Sam fakt, że Wład wyjątkowo mało chwali Furego w porównaniu do przytłaczającej większości swoich dotychczasowych rywali, świadczy o tym, że Ukrainiec traktuje go poważnie.
ja bym tak nie dyskredytował Banks jako trenera, widzi z zewnątrz to czego w czasie walki w ringu może nie dostrzec Władymir. Poza tym to uczeń wielkiego trenera, podpatrywał , podsłuchiwał a jak jest pojętny to dużo mógł się nauczyć. Jak byłby kiepski to Władymira stać na to, żeby zatrudnić najlepszych trenerów, żeby maszynę pod tyt KLICZKO jeszcze udoskonalić. Widocznie takiej potrzeby nie ma i może być tzw chemia bokserska między Banksem a Kliczko. Mi się podoba jak widzę, iż w narożniku Banks bez żadnych skrupułów czy krępacji udziela wskazówek Władymirowi czemu przysłuchuje się z uwagą nawet wielki Vitalij Kliczko. Jak by brat zauważył, iż Władymir pod ręką Banksa staje się gorszym pięściarzem to na pewno by podpowiedział bratu zmiany a widocznie nie ma takiej potrzeby. Na koniec kariery niech Władymir da walkę Banksowi, żeby chłopina sobie przyzwoicie zarobił.
Władymir ma podstawowy argument pięściarski jakiego nie ma Fury - petardę w łapie. Jak ustawi celownik i odpali lewą albo prawą rakietę to Fury pokaże numer buta. Ja nie wiem czy Fury będzie miał na prawdę ambicję , żeby wznieść się na wyżyny i spróbować pokonać Władymira. Jego tak już podniecają cyfry o które wzrośnie stan jego konta , bez względu na to czy wygra czy przegra, że obawiam się , iż może mieć mennicę w oczach podczas walki i zapomni jaki jest główny cel walki - zwycięstwo. Z Władymirem trzeba być bardzo czujnym w ringu i nie zaspać nawet na sekundę , bo to się może źle skończyć. Z reguły stonowany Władymir pyskaczom chce udzielić lekcji pokory w ringu. Wystarczy , że na moment Fury zacznie błaznować, opuszczać ręce, robić głupie miny w kierunku Władymira, żeby go wyprowadzić z równowagi i to może być początek końca Tysona. Nie będzie czekał na wyemitowanie całości reklam, szybko z nim skończy jak z Pulevem. Pyskowanie Claya czy Tysona w przeszłości wynikało z siły i pewności w/w pięćiarzy. Pyskowanie Tysona Fury wynika ze słabej psychiki.

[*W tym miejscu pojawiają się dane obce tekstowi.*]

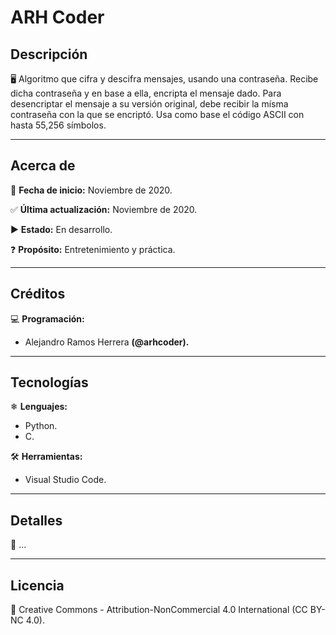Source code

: # ARH Coder

## Descripción

🖥 Algoritmo que cifra y descifra mensajes, usando una contraseña. Recibe dicha contraseña y en base a ella, encripta el mensaje dado. Para desencriptar el mensaje a su versión original, debe recibir la mísma contraseña con la que se encriptó. Usa como base el código ASCII con hasta 55,256 símbolos.
____


## Acerca de

📅 **Fecha de inicio:** Noviembre de 2020.

✅ **Última actualización:** Noviembre de 2020.

▶ **Estado:** En desarrollo.

❓ **Propósito:** Entretenimiento y práctica.
___


## Créditos

💻 **Programación:**
  * Alejandro Ramos Herrera **(@arhcoder).**
___


## Tecnologías

❄ **Lenguajes:**
 * Python.
 * C.

🛠 **Herramientas:**
 * Visual Studio Code.
___


## Detalles

🔰 ...
___


## Licencia

📝 Creative Commons - Attribution-NonCommercial 4.0 International (CC BY-NC 4.0).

Fury może i prezentuje więcej tj ma bardziej urozmaicony styl ale we wszystkim co robi jest co najwyżej dobry. Nie ma żadnej cechy na poziomie celującym.
Władek może i walczy prosto ale styl który stosuje ma doprowadzony do perfekcji. Czy wygra różnorodność czy perfekcja się okaże.
Stawiam 7/3 na Władimira robiąc przy tym i tak ukłon w stronę Tysona którego zawsze ceniłem.\
Odświeżyłem sobie ostatnio walkę z Cunnem a raczej pierwsze rundy i Tyson mimo że był przygotowany super z kimś tak szybkim i dobrze pracującym prostymi ciosami miał pewne problemy i przyjmował ciosy.
Władek zaś np w walce z Pulevem gdy proste nie były aż tak skuteczne potrafił wyciągnąć kolejnego asa z rękawa.\
Starcie zapowiada się bardzo ciekawie. Swoje obaj prawdopodobnie przyjmą i niewykluczone że walka do pewnego momentu będzie równa a być może w oczach ludzi którzy w sporej części będą za Tysonem nawet z jego przewagą ale myślę że Fury rozbije się o moc ciosu Włada, jego precyzję, szybkość i doświadczenie.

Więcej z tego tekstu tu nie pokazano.